Having received this imprimatur, SISTAFUND is almost assured of being able to approach these institutional investors to raise the balance of its €100m goal for its first fund.
Jama continues to leverage this growing visibility for other causes: she helped organise Protégé Ton Soignant, which helped source medical supplies for healthcare workers in the early days of the Covid pandemic, and works with Ensemble Ukraine, a collective of tech leaders that gives support to the war-torn country. She also sits on the board of Conseil National du Numérique, the government’s tech advisory council, and in 2022, was awarded the Chevalière de l’Ordre du Mérite (National Order of Merit) by President Macron.
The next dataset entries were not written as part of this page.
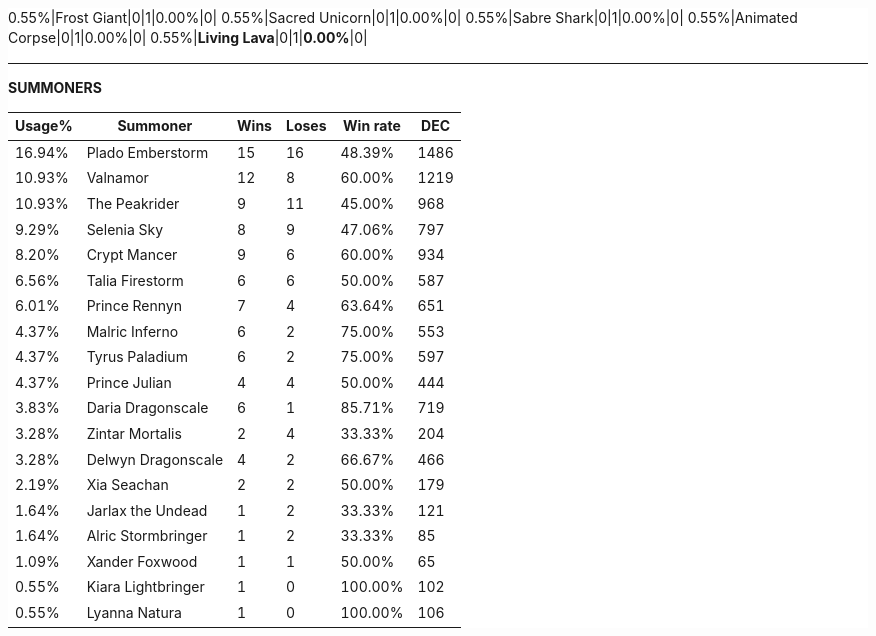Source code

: 0.55%|Frost Giant|0|1|0.00%|0|
0.55%|Sacred Unicorn|0|1|0.00%|0|
0.55%|Sabre Shark|0|1|0.00%|0|
0.55%|Animated Corpse|0|1|0.00%|0|
0.55%|**Living Lava**|0|1|**0.00%**|0|

---
**SUMMONERS**

Usage%|Summoner|Wins|Loses|Win rate|DEC|
-|-|-|-|-|-|
16.94%|Plado Emberstorm|15|16|48.39%|1486|
10.93%|Valnamor|12|8|60.00%|1219|
10.93%|The Peakrider|9|11|45.00%|968|
9.29%|Selenia Sky|8|9|47.06%|797|
8.20%|Crypt Mancer|9|6|60.00%|934|
6.56%|Talia Firestorm|6|6|50.00%|587|
6.01%|Prince Rennyn|7|4|63.64%|651|
4.37%|Malric Inferno|6|2|75.00%|553|
4.37%|Tyrus Paladium|6|2|75.00%|597|
4.37%|Prince Julian|4|4|50.00%|444|
3.83%|Daria Dragonscale|6|1|85.71%|719|
3.28%|Zintar Mortalis|2|4|33.33%|204|
3.28%|Delwyn Dragonscale|4|2|66.67%|466|
2.19%|Xia Seachan|2|2|50.00%|179|
1.64%|Jarlax the Undead|1|2|33.33%|121|
1.64%|Alric Stormbringer|1|2|33.33%|85|
1.09%|Xander Foxwood|1|1|50.00%|65|
0.55%|Kiara Lightbringer|1|0|100.00%|102|
0.55%|Lyanna Natura|1|0|100.00%|106|
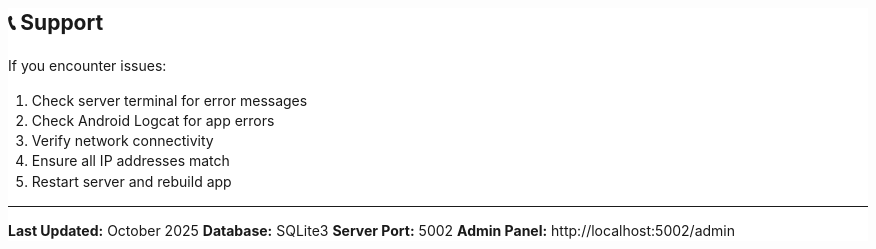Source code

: 
## 📞 Support

If you encounter issues:
1. Check server terminal for error messages
2. Check Android Logcat for app errors
3. Verify network connectivity
4. Ensure all IP addresses match
5. Restart server and rebuild app

---

**Last Updated:** October 2025
**Database:** SQLite3
**Server Port:** 5002
**Admin Panel:** http://localhost:5002/admin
In May, she found herself on stage at Viva Technology conference — posing questions to Macron.
“How are you going to get funds, but also LPs, to invest money in women entrepreneurs?” she asked the president.
Amid his dense analysis of gender inequity in tech, Macron took a moment to salute Jama. “We need greater transparency in this sector, which you did with SISTA.”
As our lunch winds down, we reach the moment that Jama says she has been waiting for: dessert.
We walk into the restaurant’s patisserie next door and choose from the rows of delicacies lining the glass case. Chocolate eclair for her. Dark chocolate cake for me.
I ask how she manages the potential chaos of so many projects. She says this is just her natural state of being and that the key has been pursuing these ideas with people who are friends and kindred spirits.
“That’s the question I’ve had my whole life,” she says. “But I think my strength is not being only an investor or being only an entrepreneur or being only an activist or being just a theatre lover. It's the mix of everything that gives me my singularity. And also, it’s fun and I love the creative part. We find all these crazy women who are not having so much fun in their corporate world and then come to SISTA to have fun and change the world.”